AURORA — The best place for a guitar maker is where the music is.
So with Harper Guitars being one of the sponsors for last week’s 30th edition of the Hot August Blues Festival at Kenlake State Resort Park, Harper founder and Murray State University alum Jacob Ian Harper decided to go a little farther than having the company name plastered throughout the park.
“We ran full tech service for the entire festival, so every musician that rolls through here, we’re doing free setups and checking their instruments out,” Harper said over the sounds of the Memphis All-Stars during their set at a packed Kenlake Amphitheater, adding that this offer was made to all musicians, regardless of whether or not they play Harper electric guitars or basses. “We have had the hospitality area this year, along with giving them use of our camper, just to make them feel more comfortable.
“And we offer, if they want, to go ahead and play our stuff. We’ve got a lot of our products here for them to look at.”
One of this year’s headliners, Princeton blues man Alonzo Pennington, already is a Harper ax wielder. He performed with a Harper Comet during the Friday night session. Pennington is the son of famed acoustic and electric thumb picker Eddie Pennington.
“This is where we want to be,” Harper said. “We’ve been so busy with wrapping stuff up at the shop (near Evansville, Indiana) that any second I get to work on a guitar out here helps me out, so we had just finished some and had the opportunity to break them in here.

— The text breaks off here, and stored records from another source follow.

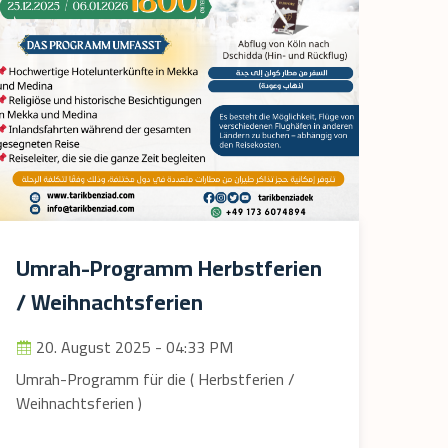
Umrah-Programm Herbstferien
/ Weihnachtsferien
20. August 2025 - 04:33 PM
Umrah-Programm für die ( Herbstferien /
Weihnachtsferien )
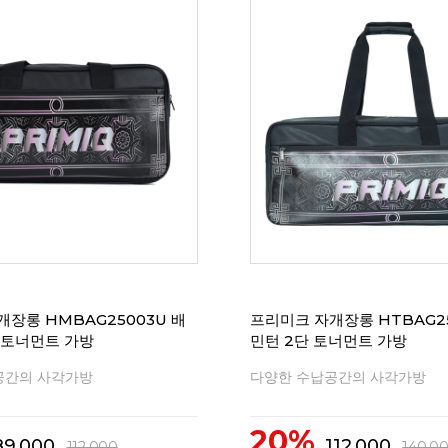
장롱 HMBAG25003U 배
프리미크 자개장롱 HTBAG2
 토너먼트 가방
민턴 2단 토너먼트 가방
공간의 사각가방
다양한 수납공간의 사각가방
20%
89,000
112,000
112,000
140,0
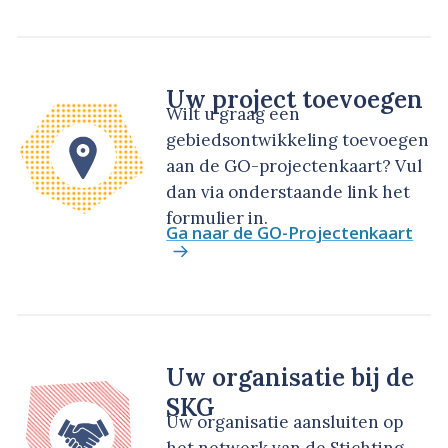
Uw project toevoegen
Wilt u graag een
gebiedsontwikkeling toevoegen
aan de GO-projectenkaart? Vul
dan via onderstaande link het
formulier in.
Ga naar de GO-Projectenkaart
Uw organisatie bij de
SKG
Uw organisatie aansluiten op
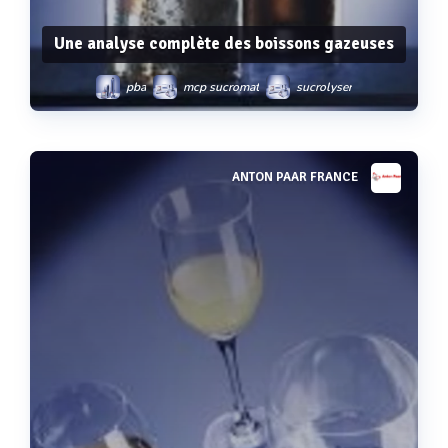
Une analyse complète des boissons gazeuses
pba
mcp sucromat
sucrolyser
tpo 5000
dma 5000 m
dma 4500 m
ANTON PAAR FRANCE
Voir plus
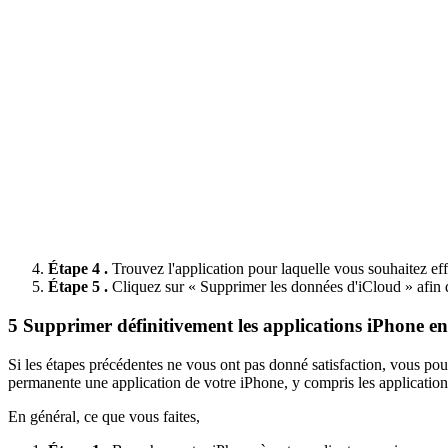
Étape 4 .
Trouvez l'application pour laquelle vous souhaitez ef
Étape 5 .
Cliquez sur « Supprimer les données d'iCloud » afin 
5
Supprimer définitivement les applications iPhone en 
Si les étapes précédentes ne vous ont pas donné satisfaction, vous po
permanente une application de votre iPhone, y compris les application
En général, ce que vous faites,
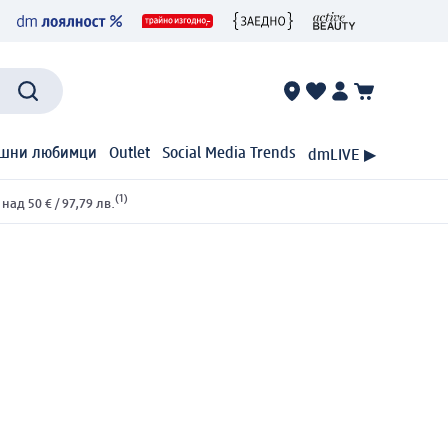
шни любимци
Outlet
Social Media Trends
dmLIVE ▶
(1)
ад 50 € / 97,79 лв.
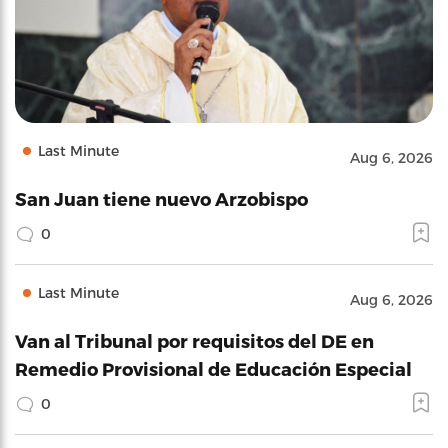
Last Minute
Aug 6, 2026
San Juan tiene nuevo Arzobispo
0
Last Minute
Aug 6, 2026
Van al Tribunal por requisitos del DE en
Remedio Provisional de Educación Especial
0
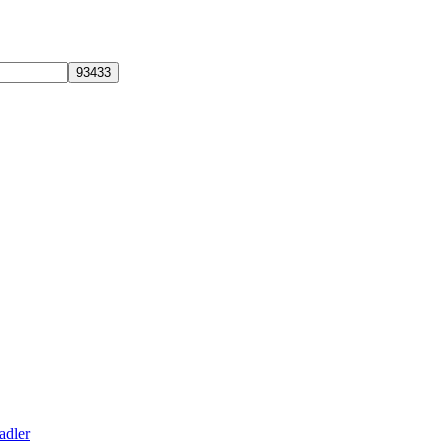
adler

Those will be delivered next week.”
In other words, the large assortment of Harper models that were displayed backstage in the hospitality area consisted of guitars already taken. Those were delivered this week.
As for how the company is faring these days, Harper said business is hot.
“We’re still working with the guys from Cage the Elephant (a Bowling Green-based rock outfit that won the 2017 Grammy Award for Best Rock Album, “Tell Me I’m Pretty”) and 3 Doors Down (“Kryptonite,” “Love Me When I’m Gone,” “Not My Time” and others) and we’ve been recently talking with Warren Haynes (Allman Brothers Band, Gov’t Mule and David Allan Coe) and built him a guitar, so we’re still working with that one.”
A few years ago, country music superstar Vince Gill was also using a Harper, but he chose to give that one to Nashville’s George Gruhn, owner of Gruhn Guitars, one of the foremost guitar shops in the world. That recently worked in Harper’s favor.
“They sold it off. We didn’t even know it happened,” Harper said. “Evidently, someone wanted it and that’s always a good thing.”
Harper said the exposure at Aurora, even if no contracts were signed that weekend for sales, is also a big positive.
“We appreciate (main Hot August promoter) Lew Jetton and (festival organizer) Eric Allen for getting us involved,” Harper said. “This is our third year as a sponsor, and something else we do is build a guitar for them to raise funds, and we do the same thing the W.C. Handy Fest in Henderson.
“This gives us a great chance to make new connections and help out with the festival. It’s no problem at all to make a guitar and give it away if it means that we’re getting that kind of exposure and talking to the people we need to talk to.”
One artist that was quite appreciative of the Harper service in Aurora was Mark Parsons, bassist for another of this year’s big-name acts, Big Al and the Heavyweights from blues haven New Orleans.
“That’s the first time I’ve ever seen that at a festival like this, ever! I can’t say enough about that guy,” Parsons said. “The first thing he asks, ‘You need anything tuned up or tweaked?’ I said, ‘Yeah, go ahead and look at it.’ That’s because everything needs a tuneup eventually, as much as we play.
“When I get home, I think I’m going to see what the bank account looks like and see what I can do about looking at his stuff. He’s a real nice guy.”